As I round the far end of the track to the straight away to my 2nd to the last lap, I hear myself say “you have got to be fricking kidding me”!
I look towards the school and like a swarm of bees here comes this huge mass of kids all running out from the school towards the track.
My heart starts racing and I am thinking
-oh my gosh
-I only have 2 laps to go
-this is not happening
-oh yes it is
-how frustrating
-after all this am I going to have to do this test over again
-but I am so close to being done
-why couldn’t they have come out 4 minutes later
-can I please just finish my last 2 laps
-do I dare keep running
-I did not want to fail this test
-I don’t want to have to start all over again
-but I am so close to having this test in the bag
-the kids are staring at me
-oh my gosh this is so embarrassing
-my HR starts going up
-I look at my watch and my HR is 166
-I glance at the kids, they seem to be organizing something on the grass inside the track, moving cones, picking teams, some are putting on blue mesh penny’s
-I am trying like crazy to get my HR down but it is up to 167
-I wonder if I can finish this lap and then run out the gate and just figure my last lap by time
-but what if I am off and that screws up my whole test
-geez I am so close
-now here come the PE teachers
-they look like they are walking straight at me
-My HR is 168
-I pull my earphone out to get ready to plead with the PE teacher to finish this last lap
-I start to say, “I………)
-the PE teacher interrupts me and says, “No problem, you are fine”
-I am relieved that he is not mad
-however I am very uncomfortable and feeling very out of place as 100+ kids are all around me
-I cannot wait to get my last lap done and get out of there
-I am sweating a lot and I wonder if it is effort or anxiety
-I finish, lap my watch to record my time for the Tempo Test
-I could not get out of there fast enough.
I head out of the track area and away from Northwood. Get back out onto Farwell Road that will take be back home. I am running, enjoying the weather, good tunes, high on the fact that I completed my Damn test and hoping I will make it back home in time to pick up Paisley at 2:30pm as planned!

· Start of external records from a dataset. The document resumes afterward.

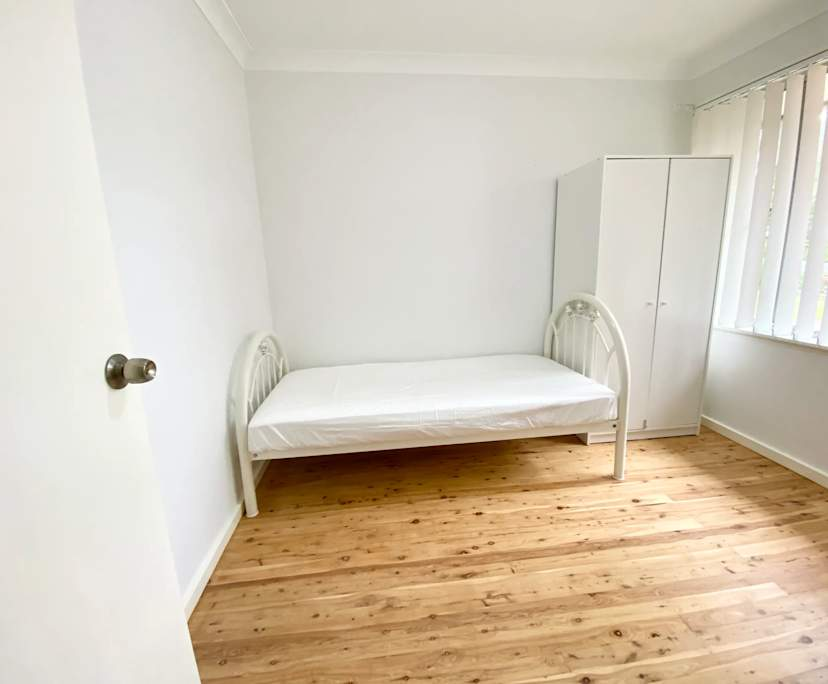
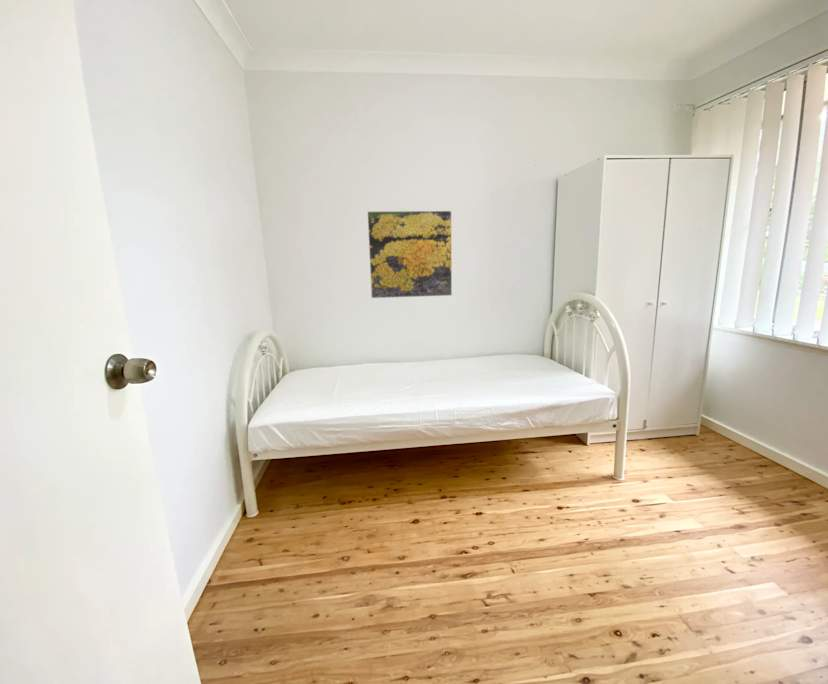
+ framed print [366,209,453,299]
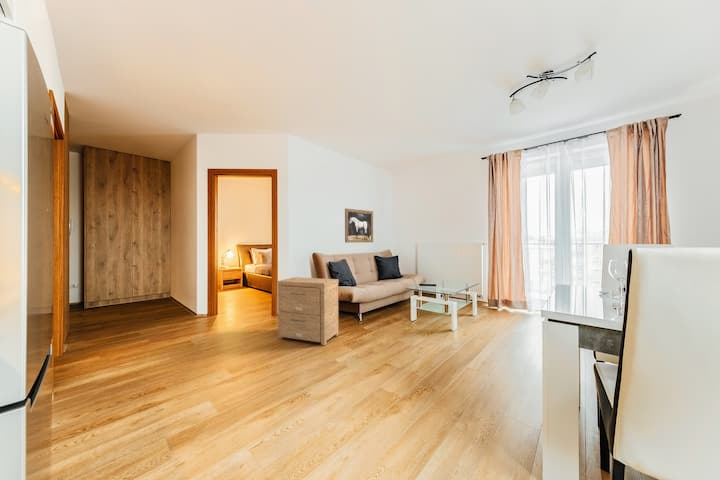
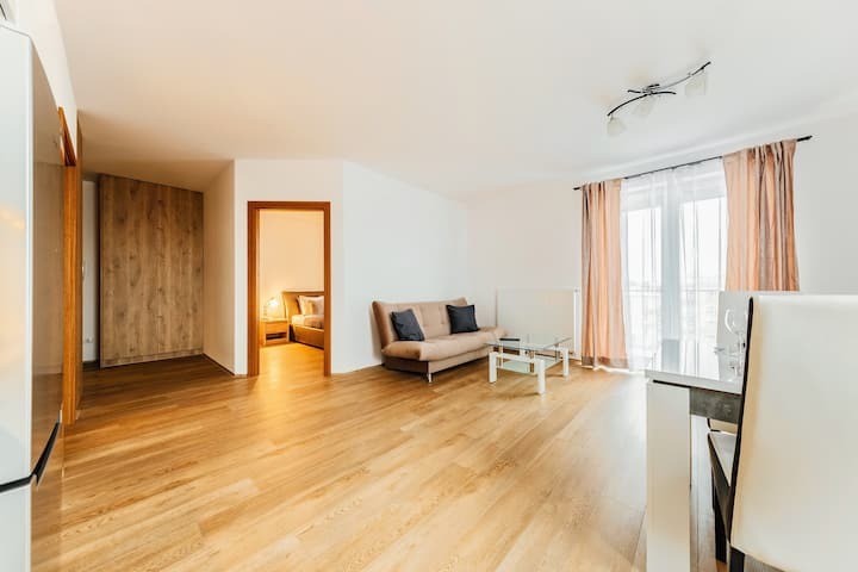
- wall art [344,207,374,244]
- side table [276,276,339,346]
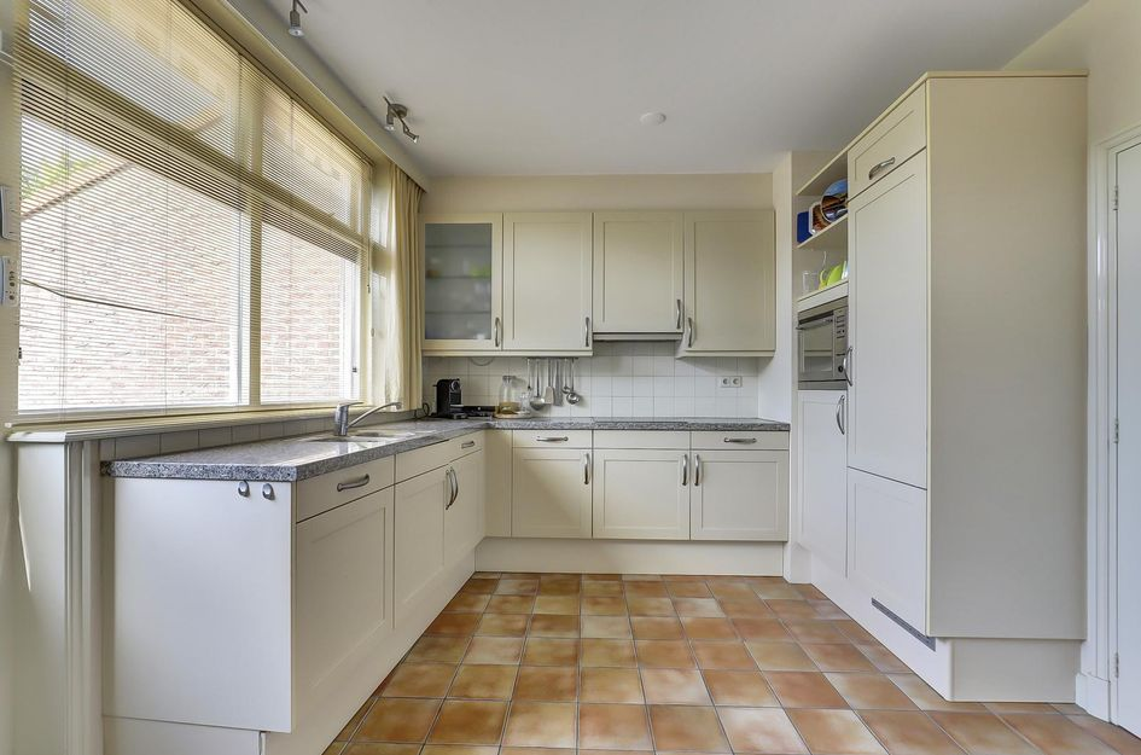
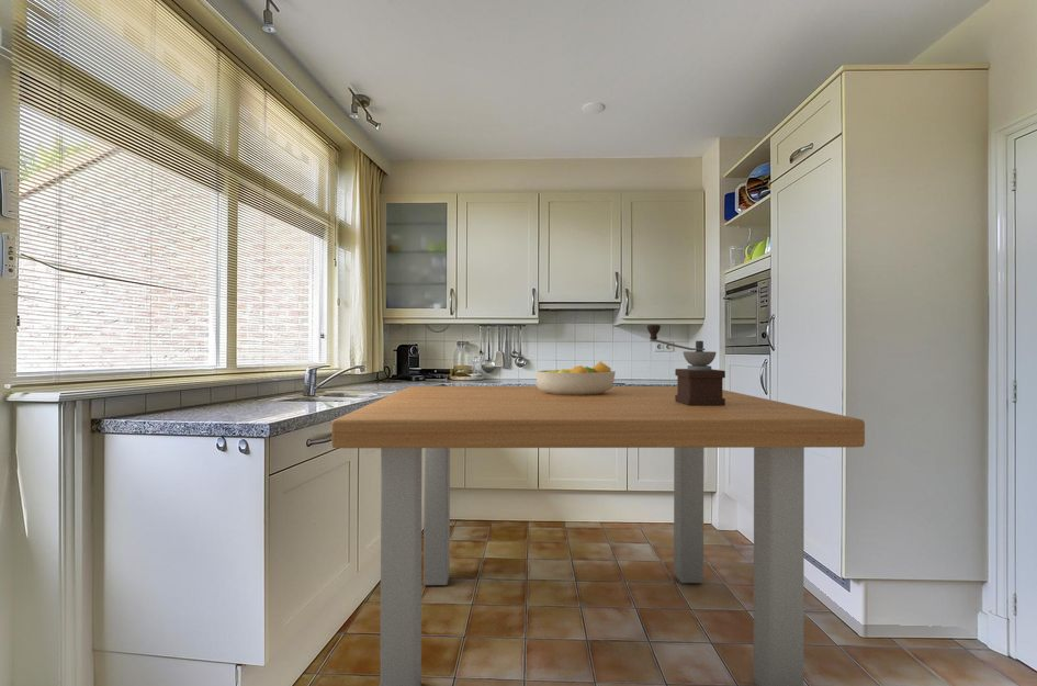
+ fruit bowl [534,360,617,395]
+ dining table [330,385,866,686]
+ coffee grinder [646,324,726,406]
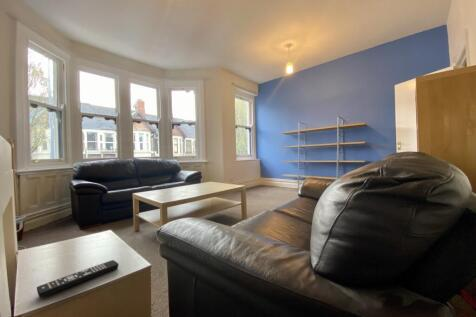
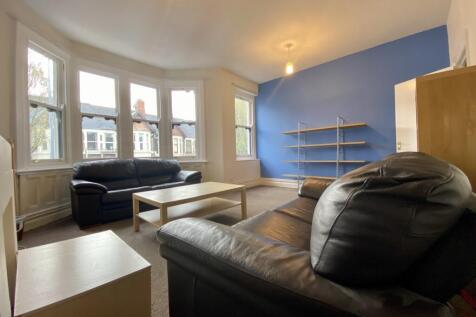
- remote control [36,259,120,299]
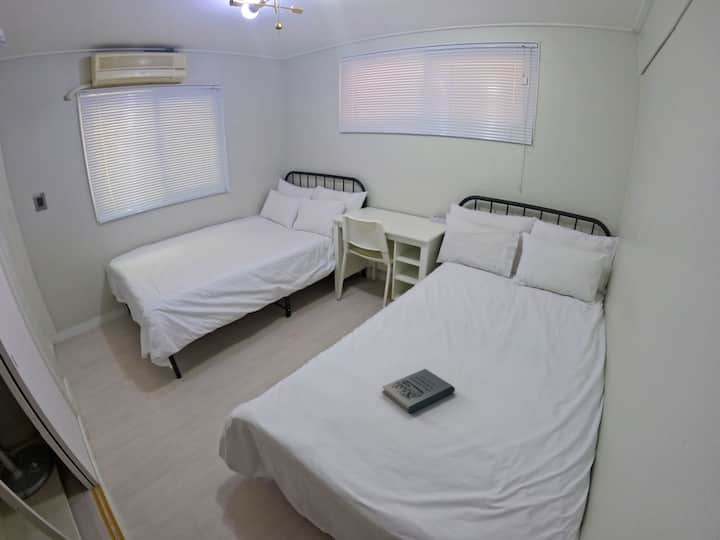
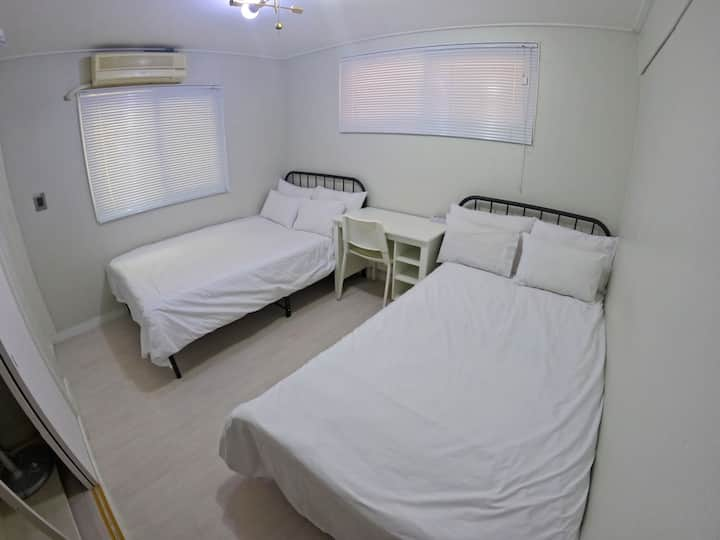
- book [381,368,456,414]
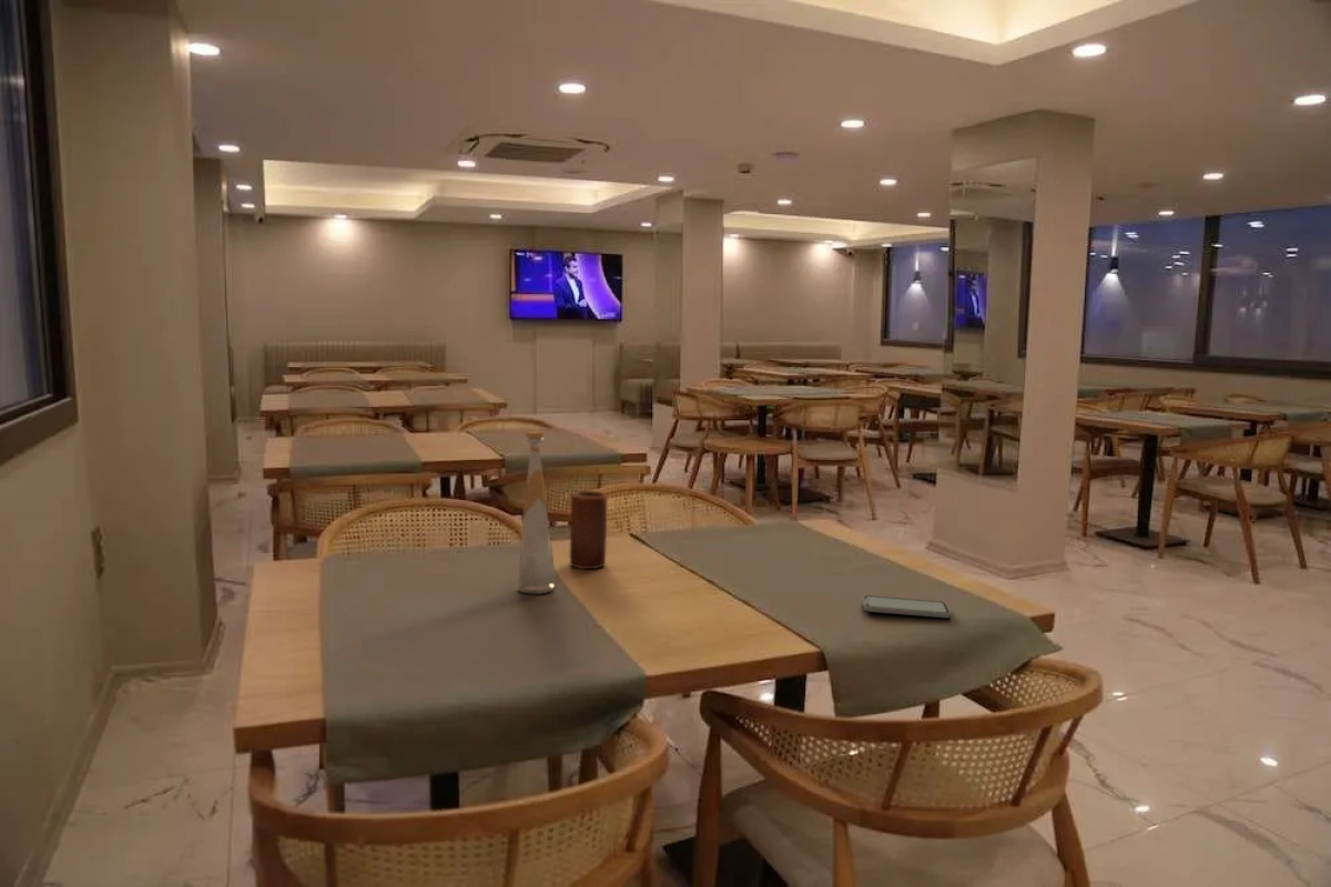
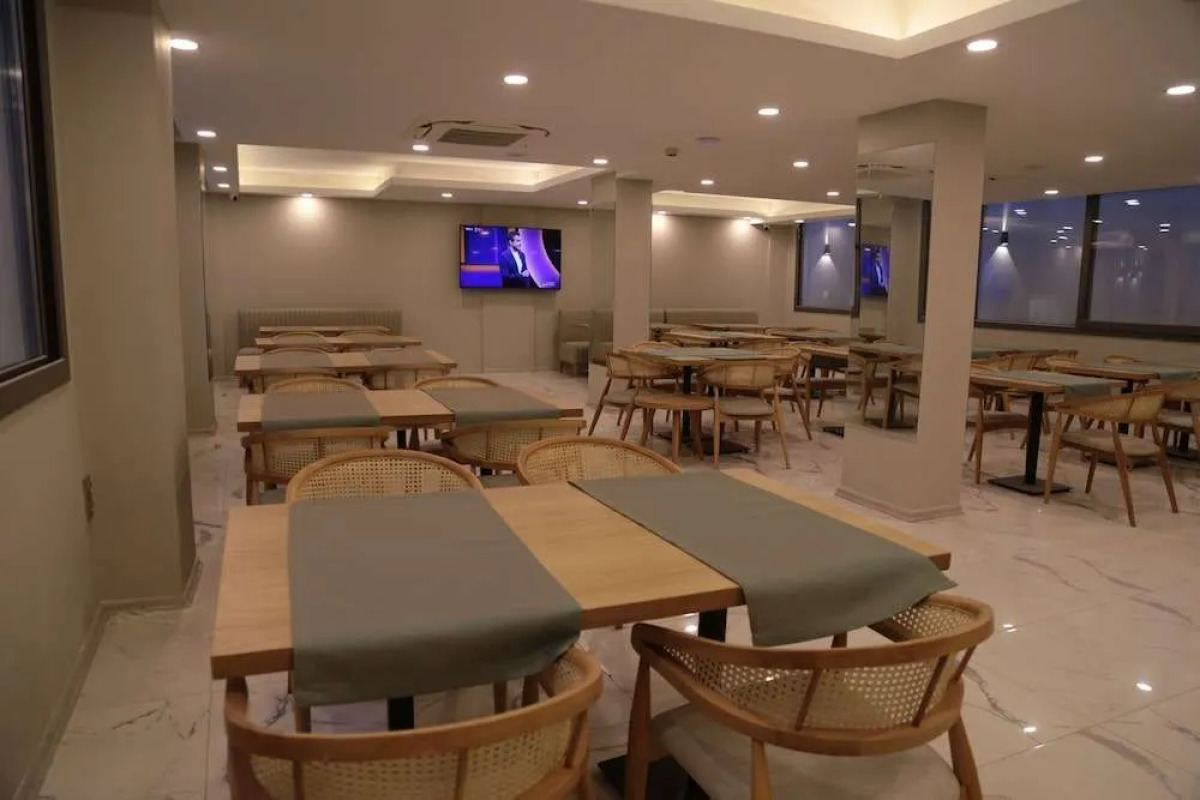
- candle [569,490,608,570]
- smartphone [862,594,952,619]
- bottle [517,430,557,595]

About ½ mile from home, I had to stop at the Stop Light Intersection on 395 and as I was waiting form the “walk” sign to illuminate, I had a moment of Mental Clarity!
Oh Gosh, I think my warm down was suppose to be done in Zone 1, which for me is a HR of 145 and realizing that I has been running at a pretty good cruising speed with a HR of 155-158! Oops! Well I’ll pay for that later this week in my training I am sure!
As I was getting close to home and thinking of sending my test data to my coach, I was literally laughing out loud! Thinking the Poor guy, Roger probably had no idea what he was getting into when he said yes to coaching me.
He is so technical…I am so not
He is so accurate….I am so not
He is so data driven…I am so not
He is so talented with technology…I am so not
Knowing his sense of Humor and his appreciation of funny stories, I will try to wrap my not so technical or accurate, test data in humor in hopes that I will get some extra credit points for effort. If not I will have to offer to do some special favors!
You all are so warped, I mean like help him grade papers or mow his lawn! Tee Hee
Fortunately for me my Coach gave me a thumbs up for a passing grade! Whew!!!!